───── PROVIDED DATA ─────

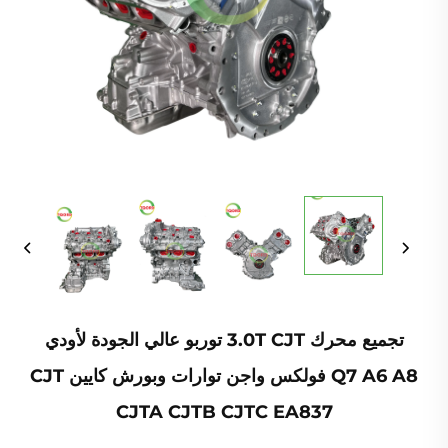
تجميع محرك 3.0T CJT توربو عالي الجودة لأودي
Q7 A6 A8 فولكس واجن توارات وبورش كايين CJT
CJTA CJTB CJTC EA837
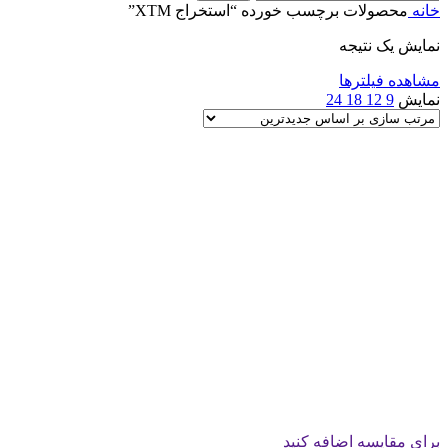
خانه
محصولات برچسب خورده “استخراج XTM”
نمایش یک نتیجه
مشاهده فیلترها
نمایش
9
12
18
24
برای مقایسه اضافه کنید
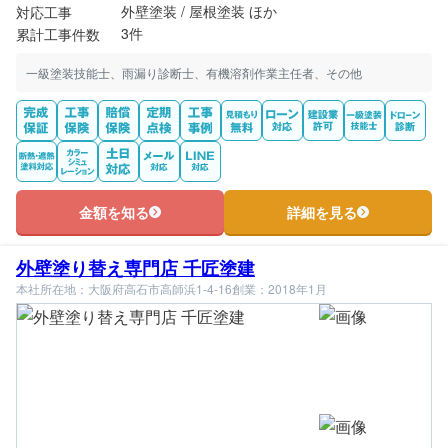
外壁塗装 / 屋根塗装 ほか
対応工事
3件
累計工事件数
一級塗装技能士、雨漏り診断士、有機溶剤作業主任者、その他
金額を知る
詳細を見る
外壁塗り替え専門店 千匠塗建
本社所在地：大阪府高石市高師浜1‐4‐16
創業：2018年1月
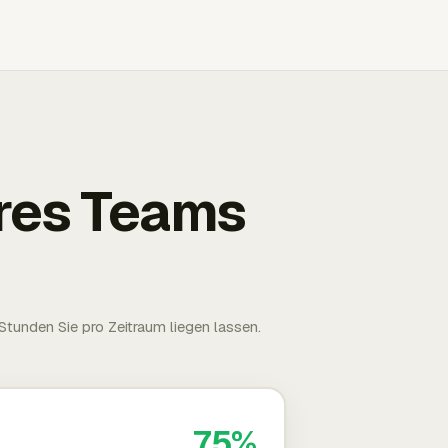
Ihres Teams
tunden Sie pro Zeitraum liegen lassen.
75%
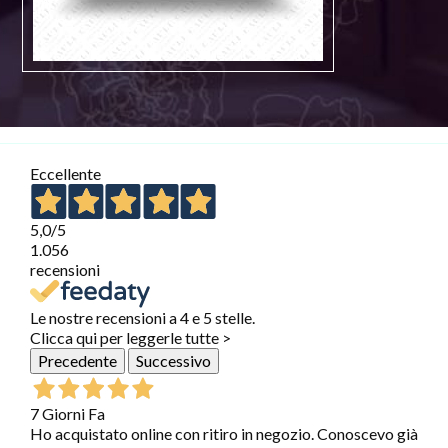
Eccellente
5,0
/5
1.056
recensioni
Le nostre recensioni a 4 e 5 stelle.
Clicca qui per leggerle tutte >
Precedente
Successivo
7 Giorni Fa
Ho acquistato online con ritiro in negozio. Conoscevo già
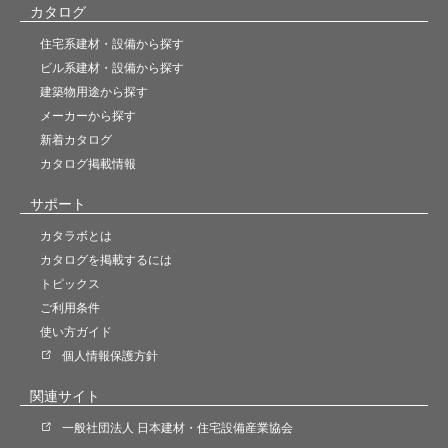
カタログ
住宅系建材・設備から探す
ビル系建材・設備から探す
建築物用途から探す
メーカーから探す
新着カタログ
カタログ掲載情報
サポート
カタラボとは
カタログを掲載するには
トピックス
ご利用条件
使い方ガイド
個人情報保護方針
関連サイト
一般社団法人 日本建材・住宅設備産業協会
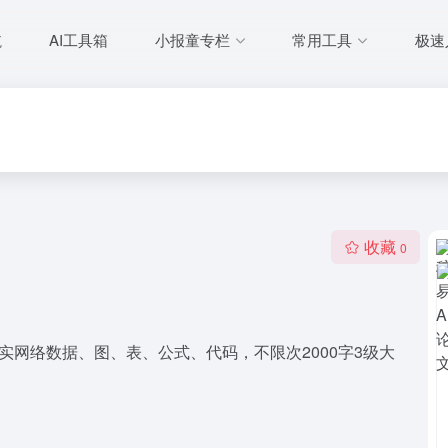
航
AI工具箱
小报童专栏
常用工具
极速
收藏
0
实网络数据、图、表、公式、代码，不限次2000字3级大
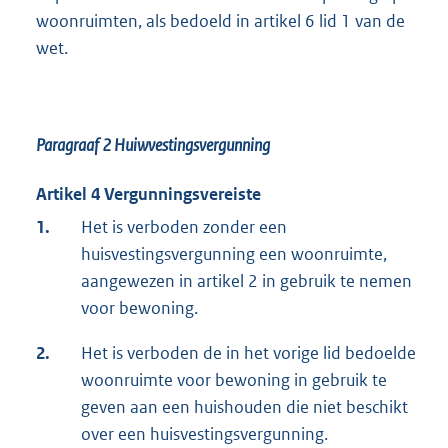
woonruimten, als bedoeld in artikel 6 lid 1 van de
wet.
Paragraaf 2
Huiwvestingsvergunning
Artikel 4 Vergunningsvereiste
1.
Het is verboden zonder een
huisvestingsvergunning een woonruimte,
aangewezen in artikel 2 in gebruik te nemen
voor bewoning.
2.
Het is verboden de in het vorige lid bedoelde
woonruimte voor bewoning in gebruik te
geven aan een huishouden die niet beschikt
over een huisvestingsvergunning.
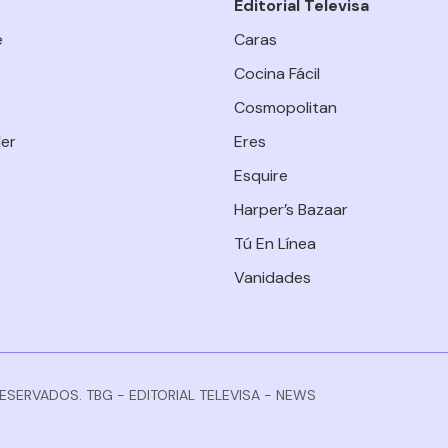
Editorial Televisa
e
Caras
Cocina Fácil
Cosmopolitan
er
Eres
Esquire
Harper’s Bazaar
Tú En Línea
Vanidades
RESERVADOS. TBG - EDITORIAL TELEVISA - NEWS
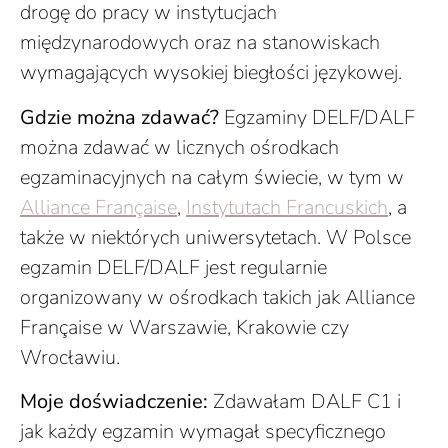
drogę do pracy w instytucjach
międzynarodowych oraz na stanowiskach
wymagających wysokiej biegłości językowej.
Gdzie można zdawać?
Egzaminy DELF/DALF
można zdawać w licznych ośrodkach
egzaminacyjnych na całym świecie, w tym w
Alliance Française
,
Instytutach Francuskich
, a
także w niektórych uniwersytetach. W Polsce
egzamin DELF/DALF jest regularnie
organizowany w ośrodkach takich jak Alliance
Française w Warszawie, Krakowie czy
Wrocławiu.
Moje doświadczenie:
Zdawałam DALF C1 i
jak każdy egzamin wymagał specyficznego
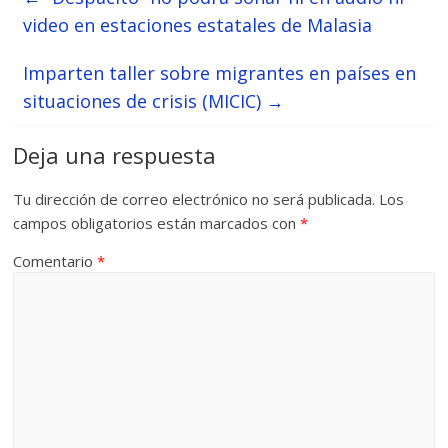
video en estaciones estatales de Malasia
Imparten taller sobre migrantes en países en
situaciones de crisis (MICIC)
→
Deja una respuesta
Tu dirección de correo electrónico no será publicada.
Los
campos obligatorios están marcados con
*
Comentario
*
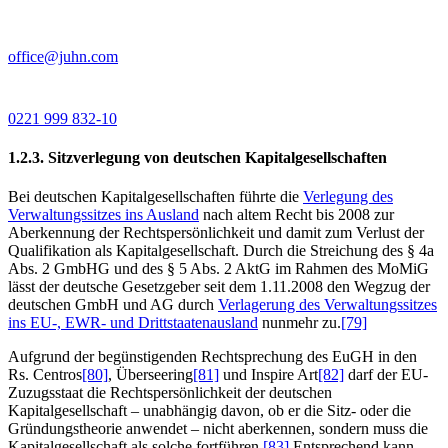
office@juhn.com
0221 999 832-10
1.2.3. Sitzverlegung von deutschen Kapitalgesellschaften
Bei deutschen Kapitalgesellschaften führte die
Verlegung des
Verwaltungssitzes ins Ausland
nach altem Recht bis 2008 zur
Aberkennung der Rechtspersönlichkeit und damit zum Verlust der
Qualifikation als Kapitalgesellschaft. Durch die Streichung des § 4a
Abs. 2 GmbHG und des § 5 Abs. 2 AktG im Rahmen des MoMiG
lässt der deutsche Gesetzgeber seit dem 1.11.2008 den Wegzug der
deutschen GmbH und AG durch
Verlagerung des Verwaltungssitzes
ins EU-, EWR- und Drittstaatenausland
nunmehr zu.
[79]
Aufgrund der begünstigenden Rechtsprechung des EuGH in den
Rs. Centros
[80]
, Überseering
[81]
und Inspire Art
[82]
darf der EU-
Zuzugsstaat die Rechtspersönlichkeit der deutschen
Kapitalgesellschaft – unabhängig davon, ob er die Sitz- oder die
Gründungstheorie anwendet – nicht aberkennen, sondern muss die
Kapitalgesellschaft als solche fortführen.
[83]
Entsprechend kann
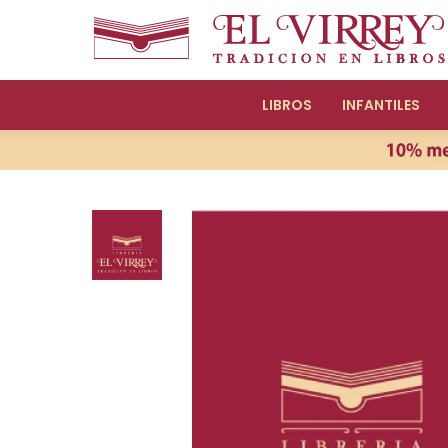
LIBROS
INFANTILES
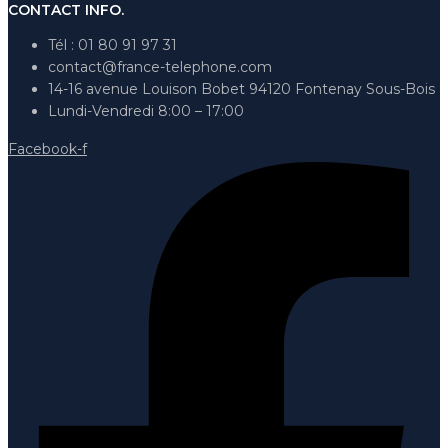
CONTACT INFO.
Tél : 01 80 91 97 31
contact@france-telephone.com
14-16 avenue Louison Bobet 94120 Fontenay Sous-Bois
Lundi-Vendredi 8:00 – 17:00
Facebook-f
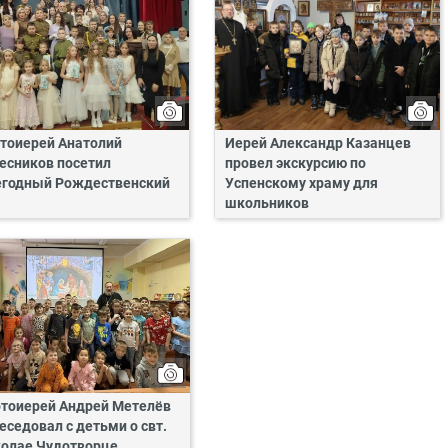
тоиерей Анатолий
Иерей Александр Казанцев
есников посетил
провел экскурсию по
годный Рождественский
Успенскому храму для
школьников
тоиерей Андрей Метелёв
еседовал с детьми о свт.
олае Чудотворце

─────

*TASK TO CARRY OUT*:
Copy the text of every item above word for word, leaving out the pictures.

*OUTPUT BELOW*:
تجميع محرك 3.0T CJT توربو عالي الجودة لأودي
Q7 A6 A8 فولكس واجن توارات وبورش كايين CJT
CJTA CJTB CJTC EA837
خانه
محصولات برچسب خورده “استخراج XTM”
نمایش یک نتیجه
مشاهده فیلترها
نمایش
9
12
18
24
برای مقایسه اضافه کنید
外壁塗装 / 屋根塗装 ほか
対応工事
3件
累計工事件数
一級塗装技能士、雨漏り診断士、有機溶剤作業主任者、その他
金額を知る
詳細を見る
外壁塗り替え専門店 千匠塗建
本社所在地：大阪府高石市高師浜1‐4‐16
創業：2018年1月
Ihres Teams
tunden Sie pro Zeitraum liegen lassen.
75%
Eccellente
5,0
/5
1.056
recensioni
Le nostre recensioni a 4 e 5 stelle.
Clicca qui per leggerle tutte >
Precedente
Successivo
7 Giorni Fa
Ho acquistato online con ritiro in negozio. Conoscevo già
カタログ
住宅系建材・設備から探す
ビル系建材・設備から探す
建築物用途から探す
メーカーから探す
新着カタログ
カタログ掲載情報
サポート
カタラボとは
カタログを掲載するには
トピックス
ご利用条件
使い方ガイド
個人情報保護方針
関連サイト
一般社団法人 日本建材・住宅設備産業協会
航
AI工具箱
小报童专栏
常用工具
极速
收藏
0
实网络数据、图、表、公式、代码，不限次2000字3级大
woonruimten, als bedoeld in artikel 6 lid 1 van de
wet.
Paragraaf 2
Huiwvestingsvergunning
Artikel 4 Vergunningsvereiste
1.
Het is verboden zonder een
huisvestingsvergunning een woonruimte,
aangewezen in artikel 2 in gebruik te nemen
voor bewoning.
2.
Het is verboden de in het vorige lid bedoelde
woonruimte voor bewoning in gebruik te
geven aan een huishouden die niet beschikt
over een huisvestingsvergunning.
Editorial Televisa
e
Caras
Cocina Fácil
Cosmopolitan
er
Eres
Esquire
Harper’s Bazaar
Tú En Línea
Vanidades
RESERVADOS. TBG - EDITORIAL TELEVISA - NEWS
drogę do pracy w instytucjach
międzynarodowych oraz na stanowiskach
wymagających wysokiej biegłości językowej.
Gdzie można zdawać?
Egzaminy DELF/DALF
można zdawać w licznych ośrodkach
egzaminacyjnych na całym świecie, w tym w
Alliance Française
,
Instytutach Francuskich
, a
także w niektórych uniwersytetach. W Polsce
egzamin DELF/DALF jest regularnie
organizowany w ośrodkach takich jak Alliance
Française w Warszawie, Krakowie czy
Wrocławiu.
Moje doświadczenie:
Zdawałam DALF C1 i
jak każdy egzamin wymagał specyficznego
video en estaciones estatales de Malasia
Imparten taller sobre migrantes en países en
situaciones de crisis (MICIC)
→
Deja una respuesta
Tu dirección de correo electrónico no será publicada.
Los
campos obligatorios están marcados con
*
Comentario
*
office@juhn.com
0221 999 832-10
1.2.3. Sitzverlegung von deutschen Kapitalgesellschaften
Bei deutschen Kapitalgesellschaften führte die
Verlegung des
Verwaltungssitzes ins Ausland
nach altem Recht bis 2008 zur
Aberkennung der Rechtspersönlichkeit und damit zum Verlust der
Qualifikation als Kapitalgesellschaft. Durch die Streichung des § 4a
Abs. 2 GmbHG und des § 5 Abs. 2 AktG im Rahmen des MoMiG
lässt der deutsche Gesetzgeber seit dem 1.11.2008 den Wegzug der
deutschen GmbH und AG durch
Verlagerung des Verwaltungssitzes
ins EU-, EWR- und Drittstaatenausland
nunmehr zu.
[79]
Aufgrund der begünstigenden Rechtsprechung des EuGH in den
Rs. Centros
[80]
, Überseering
[81]
und Inspire Art
[82]
darf der EU-
Zuzugsstaat die Rechtspersönlichkeit der deutschen
Kapitalgesellschaft – unabhängig davon, ob er die Sitz- oder die
Gründungstheorie anwendet – nicht aberkennen, sondern muss die
Kapitalgesellschaft als solche fortführen.
[83]
Entsprechend kann
LIBROS
INFANTILES
CONTACT INFO.
Tél : 01 80 91 97 31
contact@france-telephone.com
14-16 avenue Louison Bobet 94120 Fontenay Sous-Bois
Lundi-Vendredi 8:00 – 17:00
Facebook-f
тоиерей Анатолий
Иерей Александр Казанцев
есников посетил
провел экскурсию по
годный Рождественский
Успенскому храму для
школьников
тоиерей Андрей Метелёв
еседовал с детьми о свт.
олае Чудотворце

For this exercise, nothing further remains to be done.